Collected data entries
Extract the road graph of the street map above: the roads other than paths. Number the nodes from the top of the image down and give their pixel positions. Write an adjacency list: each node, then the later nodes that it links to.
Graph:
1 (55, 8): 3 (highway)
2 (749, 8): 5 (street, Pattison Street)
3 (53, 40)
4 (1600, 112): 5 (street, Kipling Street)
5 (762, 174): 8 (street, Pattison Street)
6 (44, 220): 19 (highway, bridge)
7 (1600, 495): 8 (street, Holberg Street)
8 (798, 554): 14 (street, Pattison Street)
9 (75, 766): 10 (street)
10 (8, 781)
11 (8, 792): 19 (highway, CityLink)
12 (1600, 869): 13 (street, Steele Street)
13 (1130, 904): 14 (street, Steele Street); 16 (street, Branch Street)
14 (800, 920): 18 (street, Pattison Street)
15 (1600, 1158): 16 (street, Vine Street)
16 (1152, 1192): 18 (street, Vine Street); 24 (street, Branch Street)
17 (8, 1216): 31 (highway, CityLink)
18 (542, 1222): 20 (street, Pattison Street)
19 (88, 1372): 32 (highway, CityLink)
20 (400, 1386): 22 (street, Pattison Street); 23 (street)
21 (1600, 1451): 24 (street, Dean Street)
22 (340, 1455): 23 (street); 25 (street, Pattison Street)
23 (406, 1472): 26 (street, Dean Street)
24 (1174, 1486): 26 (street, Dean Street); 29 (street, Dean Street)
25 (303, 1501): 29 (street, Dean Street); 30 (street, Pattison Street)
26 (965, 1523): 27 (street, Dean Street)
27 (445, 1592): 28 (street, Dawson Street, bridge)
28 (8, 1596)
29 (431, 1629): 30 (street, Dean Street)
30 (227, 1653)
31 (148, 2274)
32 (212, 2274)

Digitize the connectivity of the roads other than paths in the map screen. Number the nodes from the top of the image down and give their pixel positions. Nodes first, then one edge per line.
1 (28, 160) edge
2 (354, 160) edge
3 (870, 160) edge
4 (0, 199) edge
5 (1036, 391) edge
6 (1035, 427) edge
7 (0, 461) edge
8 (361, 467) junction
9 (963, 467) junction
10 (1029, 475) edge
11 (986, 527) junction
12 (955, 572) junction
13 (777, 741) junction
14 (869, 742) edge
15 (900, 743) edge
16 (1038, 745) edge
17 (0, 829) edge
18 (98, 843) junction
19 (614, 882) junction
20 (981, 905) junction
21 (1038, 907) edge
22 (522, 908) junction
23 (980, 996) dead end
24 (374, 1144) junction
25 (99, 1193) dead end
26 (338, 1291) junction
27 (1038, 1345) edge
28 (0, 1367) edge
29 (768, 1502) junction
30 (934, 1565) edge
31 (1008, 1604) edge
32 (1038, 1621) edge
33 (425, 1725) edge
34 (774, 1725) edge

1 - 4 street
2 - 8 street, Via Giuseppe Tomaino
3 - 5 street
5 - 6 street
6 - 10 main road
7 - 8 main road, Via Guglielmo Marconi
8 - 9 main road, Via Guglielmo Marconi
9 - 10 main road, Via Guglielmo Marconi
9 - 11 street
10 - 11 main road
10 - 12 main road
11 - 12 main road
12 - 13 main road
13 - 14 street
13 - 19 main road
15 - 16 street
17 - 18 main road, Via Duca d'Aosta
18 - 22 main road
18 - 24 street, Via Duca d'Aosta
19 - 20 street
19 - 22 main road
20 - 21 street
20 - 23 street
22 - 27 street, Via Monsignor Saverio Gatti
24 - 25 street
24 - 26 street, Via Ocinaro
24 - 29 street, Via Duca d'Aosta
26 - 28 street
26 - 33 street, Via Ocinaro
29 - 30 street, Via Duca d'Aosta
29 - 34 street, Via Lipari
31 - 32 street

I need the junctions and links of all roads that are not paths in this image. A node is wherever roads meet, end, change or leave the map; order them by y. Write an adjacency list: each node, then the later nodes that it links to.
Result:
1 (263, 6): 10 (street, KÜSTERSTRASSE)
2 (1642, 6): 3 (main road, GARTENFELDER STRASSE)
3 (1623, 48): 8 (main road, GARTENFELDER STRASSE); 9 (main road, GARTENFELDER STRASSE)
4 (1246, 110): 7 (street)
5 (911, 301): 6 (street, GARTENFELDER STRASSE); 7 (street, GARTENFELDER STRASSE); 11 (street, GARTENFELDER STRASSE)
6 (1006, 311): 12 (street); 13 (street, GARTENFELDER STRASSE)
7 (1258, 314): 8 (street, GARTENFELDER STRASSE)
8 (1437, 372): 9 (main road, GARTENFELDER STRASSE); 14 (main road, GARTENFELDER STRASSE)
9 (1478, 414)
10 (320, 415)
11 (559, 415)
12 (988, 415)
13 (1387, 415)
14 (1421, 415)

→ What the task requires
Copy, from the data above, every line where the word "list" appears.

→ Exercise result
Extract the road graph of the street map above: the roads other than paths. Number the nodes from the top of the image down and give their pixel positions. Write an adjacency list: each node, then the later nodes that it links to.
I need the junctions and links of all roads that are not paths in this image. A node is wherever roads meet, end, change or leave the map; order them by y. Write an adjacency list: each node, then the later nodes that it links to.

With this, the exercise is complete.